Em Babiy Yar Memorial, há um diálogo produtivo entre muitos aspectos contraditórios, entre aquilo considerado muitas vezes impossível de edificar, modelado no caos e, dentro dos limites de uma forma topológica. Conciliar esses dois polos tornou-se acertado no objetivo de conseguir algo único. O contraste entre a forma delineada por um conjunto de superfícies planas e os trechos caóticos permitiu sobrevalorizar o conjunto. O edifício, como uma grande pedra simbólica, evocada de muitas maneiras, ora associada à simplicidade, ora à profusão, tornou-se um modelo de abstração extraordinária.

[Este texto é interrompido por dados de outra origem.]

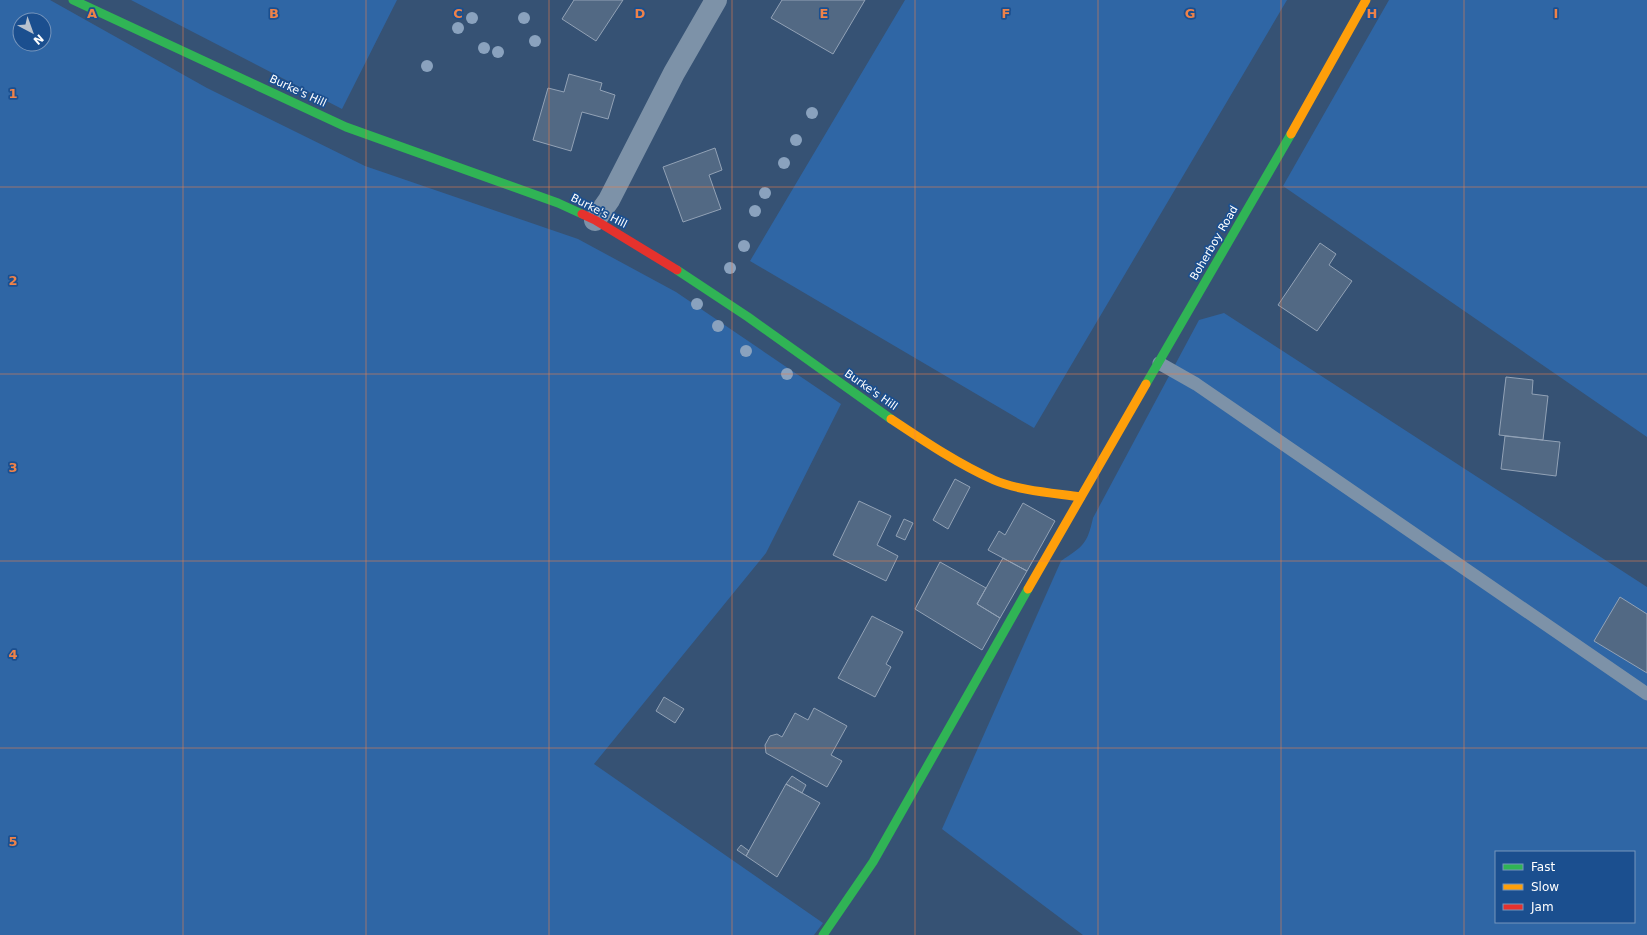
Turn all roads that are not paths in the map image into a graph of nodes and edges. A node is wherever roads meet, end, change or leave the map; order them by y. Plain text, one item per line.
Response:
1 (74, 0) edge
2 (716, 0) edge
3 (1366, 0) edge
4 (595, 220) junction
5 (1159, 362) junction
6 (1081, 497) junction
7 (1647, 694) edge
8 (824, 935) edge

1 - 4 street, Burke's Hill
2 - 4 street
3 - 5 street, Boherboy Road
4 - 6 street, Burke's Hill
5 - 6 street, Boherboy Road
5 - 7 lane
6 - 8 street, Boherboy Road

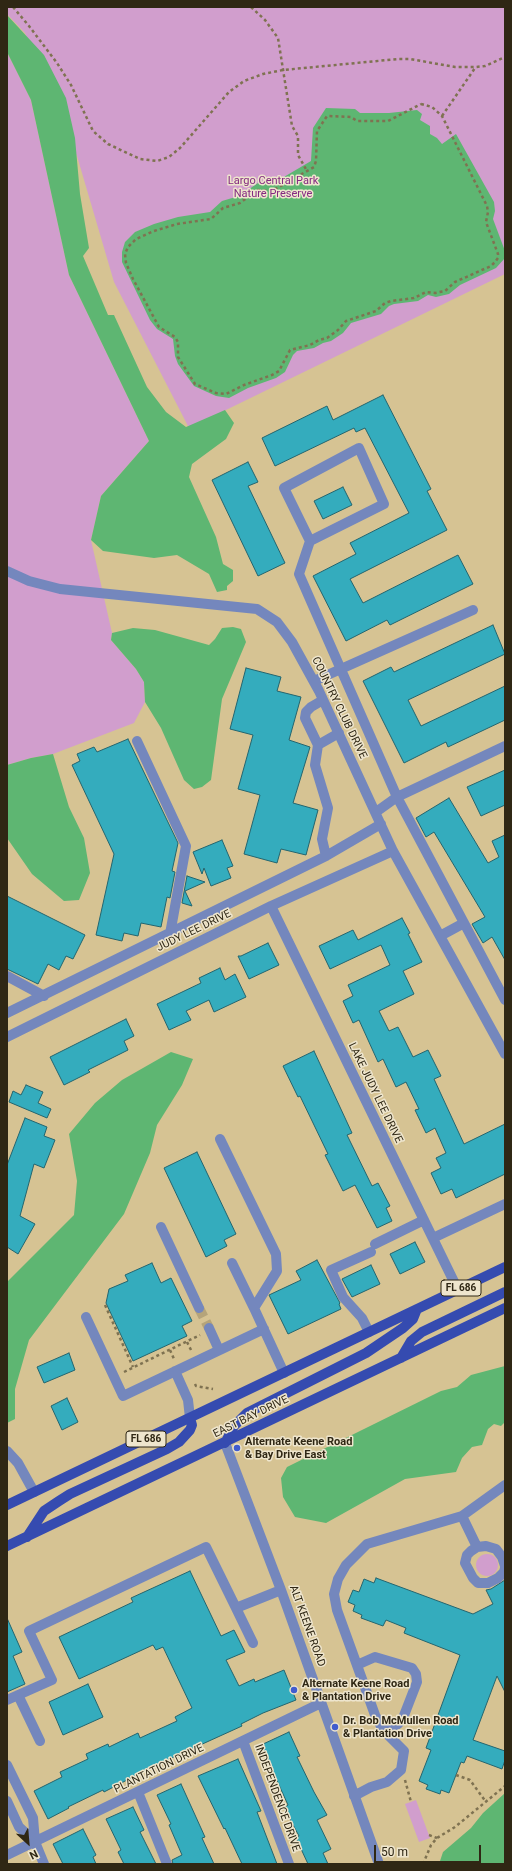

Fazer aparecer o monólito é deixar sempre à mostra a salvaguarda da memória, dos fatos que não podem ser esquecidos. O marco, como índice de algo que precisa ser reconhecido é feito de granito oblongo, signo a ser reconhecido por todos. Por meio desse exemplo procura-se estabelecer um modo desses resultados servirem para elucidar com maior ênfase algo que passa no interior dessa arquitetura digital, apontando discussões e conceitos, trazendo à luz o que se encontra obscurecido num primeiro relance, subentendido por uma grande parte do plano representativo, tornando-se necessário desocultar.

Discussão

Há inevitavelmente um embate causado pelo modelo porque muitos fundamentos ou conceitos de arquitetura encontram-se fragilizados. A perturbação ocorre pelos níveis extremos de resultados, espaços surreais, excêntricos, surgidos na composição do lugar. A partir do contexto do massacre dos judeus na Ucrânia, os autores procuraram desenvolver aspectos psicológicos no que tange ao horror e a piedade. Todo o tipo de violência ocorrido no passado e da memória da catástrofe, das atrocidades que estão registradas em centenas de fotografias e vídeos pelo mundo, revelando toda a intransigência e intolerância, violência desmedida. Os horrores do passado e do presente são uma memória indelével, e o projeto experimental proposto pelo Kokkugia trata de um memorial em alusão aos horrores desse holocausto. Parte do princípio do monumento não apenas como um marco, mas como um objeto construído, trazendo o aspecto imersivo da lembrança. Esse projeto especulativo reconsidera o monumento como objeto arquitetônico, um espaço que emerge da paisagem e é esculpido como monólito.

Os autores do projeto criam condições para impregnar um sentimento que compreende mesmo um vazio existencial: como as pessoas podem se dar conta da perda de sentido para as coisas, uma reflexão sobre a vida, de como as pessoas podem ser mais conscientes e tolerantes, e ao final, tornarem esse mundo melhor.


Keywords


semiótica, modelo digital, análise, arquitetura digital.